Matt Welch hat für die Präsentation seiner Arbeit den Raum im Frankfurter Kunstverein ausgesucht, der außerhalb der regulären Sichtbarkeit der Museumsbesucher*innen liegt und für Künstler*innenaufenthalte genutzt wird. Welch verleiht den Räumen die Anmutung einer anonymen Airbnb-Wohnung, in der man sich zurückziehen kann, ohne dass die Räume die eigene Identität widerspiegeln.

In den beiden Räumen spielt der Sound eine zentrale Rolle. Im Wohnraum hallt Klaviermusik, im Schlafraum, in dem der Film zu sehen ist, hören wir die innere Stimme der agierenden Figur. Die Musik stammt aus zwei instrumentalen Arrangements von David Bowies Alben Low und Heroes. Diese Alben hat Bowie als Teile seiner Berlin-Trilogie mit Brian Eno komponiert und aufgenommen. Bowie war von Los Angeles nach Berlin geflohen, um seiner Drogensucht zu entkommen. Hier konnte er mit Iggy Pop, der zufällig sein Nachbar war, relativ unerkannt in der Stadt leben, in Untergrund Clubs und Bars gehen, ohne von Fans oder Paparazzi verfolgt zu werden. Die Piano-Interpretationen im Frankfurter Kunstverein nehmen die Synthesizer-Instrumentalstücke Bowies auf und verstärken die Atmosphäre der Einsamkeit und Melancholie des Films.

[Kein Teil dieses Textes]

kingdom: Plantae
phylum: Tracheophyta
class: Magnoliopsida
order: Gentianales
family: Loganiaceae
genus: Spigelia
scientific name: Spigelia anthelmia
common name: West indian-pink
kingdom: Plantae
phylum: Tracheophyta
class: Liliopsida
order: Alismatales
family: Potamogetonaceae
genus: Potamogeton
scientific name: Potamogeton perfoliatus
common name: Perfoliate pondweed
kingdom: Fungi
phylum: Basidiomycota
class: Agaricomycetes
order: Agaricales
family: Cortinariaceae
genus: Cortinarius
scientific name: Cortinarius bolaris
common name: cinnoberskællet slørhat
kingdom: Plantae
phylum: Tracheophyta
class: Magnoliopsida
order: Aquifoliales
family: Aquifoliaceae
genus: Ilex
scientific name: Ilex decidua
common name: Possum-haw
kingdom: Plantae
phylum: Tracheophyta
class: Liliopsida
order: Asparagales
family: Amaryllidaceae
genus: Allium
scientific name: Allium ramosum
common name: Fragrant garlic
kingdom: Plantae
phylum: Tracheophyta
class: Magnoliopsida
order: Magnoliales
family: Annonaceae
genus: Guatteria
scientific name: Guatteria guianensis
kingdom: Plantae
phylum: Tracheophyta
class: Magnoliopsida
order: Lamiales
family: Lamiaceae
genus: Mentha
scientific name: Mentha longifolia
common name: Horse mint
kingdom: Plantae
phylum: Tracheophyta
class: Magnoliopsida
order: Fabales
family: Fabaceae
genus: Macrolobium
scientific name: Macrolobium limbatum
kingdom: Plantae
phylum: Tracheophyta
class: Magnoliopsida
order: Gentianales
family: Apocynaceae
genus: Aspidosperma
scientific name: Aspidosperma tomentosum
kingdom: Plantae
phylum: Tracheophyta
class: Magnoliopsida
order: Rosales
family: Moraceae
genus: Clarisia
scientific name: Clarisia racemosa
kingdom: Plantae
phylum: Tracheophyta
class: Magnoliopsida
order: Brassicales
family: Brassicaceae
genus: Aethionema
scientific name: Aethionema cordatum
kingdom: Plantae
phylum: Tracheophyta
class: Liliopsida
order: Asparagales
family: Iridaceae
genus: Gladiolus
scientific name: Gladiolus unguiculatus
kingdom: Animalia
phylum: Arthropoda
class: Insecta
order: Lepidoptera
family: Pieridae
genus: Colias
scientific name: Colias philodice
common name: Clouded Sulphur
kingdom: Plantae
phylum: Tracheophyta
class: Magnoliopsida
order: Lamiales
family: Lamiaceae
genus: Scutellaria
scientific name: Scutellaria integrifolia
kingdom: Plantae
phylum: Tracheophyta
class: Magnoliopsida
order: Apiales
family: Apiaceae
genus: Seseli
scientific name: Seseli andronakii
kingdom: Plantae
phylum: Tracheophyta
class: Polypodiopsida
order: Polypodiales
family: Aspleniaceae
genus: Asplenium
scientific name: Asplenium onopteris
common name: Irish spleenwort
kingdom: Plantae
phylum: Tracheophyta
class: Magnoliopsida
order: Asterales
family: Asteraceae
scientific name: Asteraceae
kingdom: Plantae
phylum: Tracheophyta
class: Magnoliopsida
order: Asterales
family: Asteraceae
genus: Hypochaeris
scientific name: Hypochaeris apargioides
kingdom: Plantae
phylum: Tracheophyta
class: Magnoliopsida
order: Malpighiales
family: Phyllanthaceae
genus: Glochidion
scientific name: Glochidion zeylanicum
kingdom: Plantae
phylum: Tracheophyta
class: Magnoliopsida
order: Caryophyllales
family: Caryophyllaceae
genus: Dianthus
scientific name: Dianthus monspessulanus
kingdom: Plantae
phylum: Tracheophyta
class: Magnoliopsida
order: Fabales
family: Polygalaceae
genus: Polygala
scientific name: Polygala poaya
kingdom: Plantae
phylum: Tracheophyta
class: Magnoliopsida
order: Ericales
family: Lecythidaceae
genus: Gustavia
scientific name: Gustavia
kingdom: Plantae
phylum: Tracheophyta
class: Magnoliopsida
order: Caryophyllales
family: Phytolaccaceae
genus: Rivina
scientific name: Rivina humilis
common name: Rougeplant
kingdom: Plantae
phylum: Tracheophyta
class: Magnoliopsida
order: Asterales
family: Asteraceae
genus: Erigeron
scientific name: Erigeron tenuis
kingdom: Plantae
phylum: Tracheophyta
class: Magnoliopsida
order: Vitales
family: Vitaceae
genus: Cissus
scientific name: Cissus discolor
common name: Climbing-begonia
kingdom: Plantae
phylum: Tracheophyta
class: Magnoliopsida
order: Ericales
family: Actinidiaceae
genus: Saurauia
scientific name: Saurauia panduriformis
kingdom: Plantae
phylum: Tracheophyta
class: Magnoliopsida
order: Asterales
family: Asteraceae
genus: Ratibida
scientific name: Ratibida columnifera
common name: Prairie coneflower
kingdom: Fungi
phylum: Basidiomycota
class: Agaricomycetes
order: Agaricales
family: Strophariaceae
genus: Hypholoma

Sense of Doubt ist von einer Stimmung diffuser Beklemmung beherrscht. Der fließende Wechsel zwischen der Beobachtung und Abtastung der Welt in ihrer Erscheinung und der Wahrnehmung aus der Binnensicht der Magenebene lösen die Kategorien Innen und Außen, Zentral und Peripher auf. Der innere Monolog ist das Bindeglied, in dem die Gedanken und Gefühle der Perspektivfigur atmosphärisch dicht der Betrachter*in zuteilwerden.

Matt Welch (*1988 in Liverpool, UK) arbeitet vorwiegend mit Skulptur und Video. Er studierte Malerei an der Wimbledon School of Art, London (UK), und erhielt im Oktober 2020 seinen Abschluss als Meisterschüler in der Klasse von Haegue Yang an der Hochschule für Bildende Künste – Städelschule in Frankfurt am Main (DE). 2020 gewann er den Absolventenpreis der Sammlung Pohl für seine Arbeit in der Kunsthalle Portikus, Frankfurt am Main (DE). Matt Welch hat unter anderem in folgenden Institutionen ausgestellt: Kunsthalle Portikus, Frankfurt am Main (DE), Croy Nielsen, Wien (AT), Dortmunder Kunstverein, Dortmund (DE), Limazulu2, London (UK), Ormside Projects, London (UK), Neue Alte Brücke, Frankfurt am Main (DE).